Jai saisi le ticket, prête à le garder comme preuve en cas de procès. Il a secoué la tête, comme sil ne comprenait pas. Ma chevelure mouillée tombait sur mes épaules, et lidée dun troisième ennemi, un raton laveur ou un pigeon, a traversé mon esprit.
«Trêve,» a proposé le voisin, «jusquà ce quon découvre qui se cache derrière tout ça.»
«Mais seulement si lon dévoile tout,» aije ajouté, en serrant la main de Serge. «Et que le Jeep parte au moins dun demimètre.»
Le lendemain, le bandit est revenu, a sonné doucement, puis a déclaré :
«Tu as une crotte de chien sur le tapis,» en montrant du doigt. «La mienne est déjà écrasée, fais attention.»
Il a repris ma tasse de café, a sorti son téléphone et a proposé de regarder les images des caméras. Nous avons vu Madame Lucie déposer des paquets sous la porte du 43e, et, après trois rediffusions, nous avons compris que la vieille dame essayait de nous rendre fous.
Serge a promis daller parler à Madame Lucie le soir même.

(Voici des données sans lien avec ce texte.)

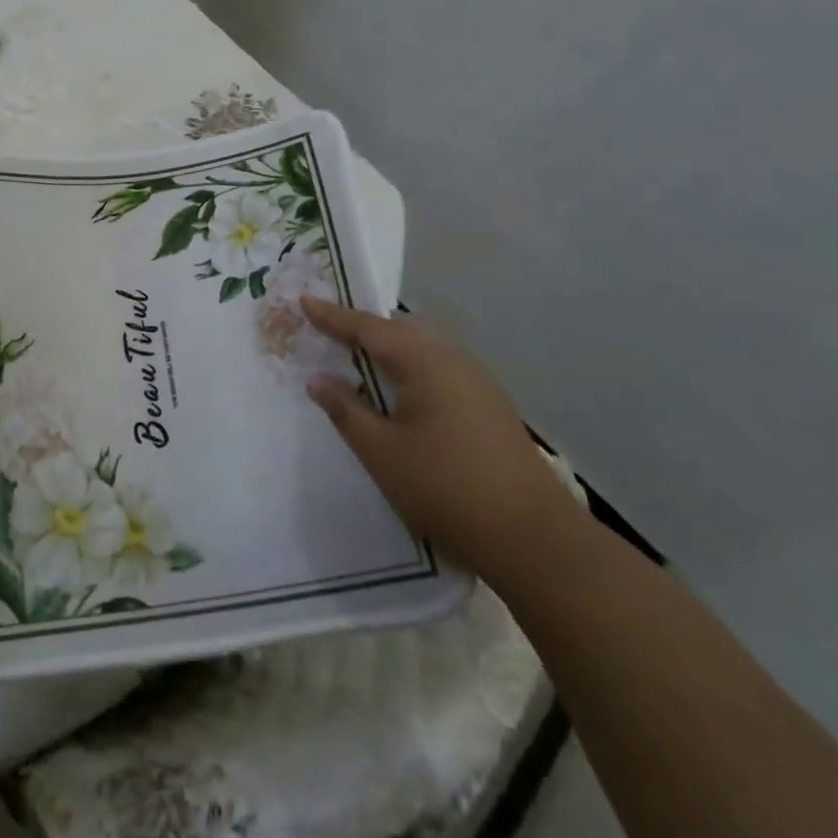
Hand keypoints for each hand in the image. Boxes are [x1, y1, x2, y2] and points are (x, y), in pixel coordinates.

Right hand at [301, 297, 580, 584]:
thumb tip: (318, 379)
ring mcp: (477, 381)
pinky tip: (401, 390)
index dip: (332, 316)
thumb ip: (346, 411)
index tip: (304, 300)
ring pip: (423, 347)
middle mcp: (453, 359)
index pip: (368, 327)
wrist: (533, 537)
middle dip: (363, 326)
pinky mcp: (489, 404)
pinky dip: (410, 366)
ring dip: (389, 347)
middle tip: (330, 327)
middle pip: (400, 329)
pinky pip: (439, 367)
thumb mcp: (381, 452)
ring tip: (360, 356)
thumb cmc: (445, 487)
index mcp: (424, 361)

Jai préparé des biscuits au chocolat, les ai laissés refroidir, puis, quand il est arrivé, il a remarqué que la porte de mon placard était de travers et a proposé de la réparer. Il a ensuite demandé mon cacao, et nous avons partagé le café, tandis que le Jeep, désormais propre, attendait sur mon parterre, comme un rappel constant de nos querelles.
Aujourdhui, en repensant à ces incidents, je me souviens des rires étouffés, des odeurs de crottes de chien, du parfum du café, des allumettes cachées dans la serrure, et du sentiment persistant que, même dans un vieux quartier parisien, la lutte entre voisins reste éternelle, comme une vieille chanson qui ne cesse de se répéter.